Cal Falcons’ T-shirts still depict Annie and Grinnell, and “we plan on keeping that going for the rest of the season,” said Peterson. “As usual, all proceeds go to support streaming, education, outreach and research.”
Peterson said that Cal Falcons likely will hold a livestreamed Q&A this Friday, April 22, at 12 noon Pacific time and another on Friday, May 6 — the day the eggs are expected to begin to hatch — at 3 p.m. More information will be on the Cal Falcons website.

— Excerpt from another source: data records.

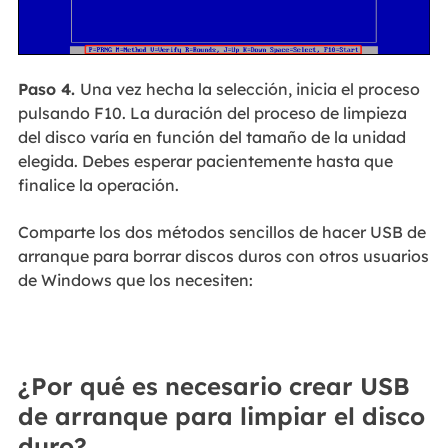
Paso 4.
Una vez hecha la selección, inicia el proceso
pulsando F10. La duración del proceso de limpieza
del disco varía en función del tamaño de la unidad
elegida. Debes esperar pacientemente hasta que
finalice la operación.
Comparte los dos métodos sencillos de hacer USB de
arranque para borrar discos duros con otros usuarios
de Windows que los necesiten:
¿Por qué es necesario crear USB
de arranque para limpiar el disco
duro?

Up in the nest, Annie and Alden have been taking turns incubating the eggs, and Alden often hunts at night, bringing a lot of shorebirds to Annie for meals. Shortly after his arrival at the bell tower, Alden also began driving off intruding falcons trying to encroach on the Berkeley falcons’ territory.
“This new male is working to provide for his new family and to defend their home, even with a significant injury, and his injury doesn’t really seem to hold him back,” said Schofield, referring to Alden’s injured left foot.
“From the outside, it seems like everything is going well,” she said. “It’s been refreshingly uneventful, and I hope it stays that way until the eggs hopefully hatch.”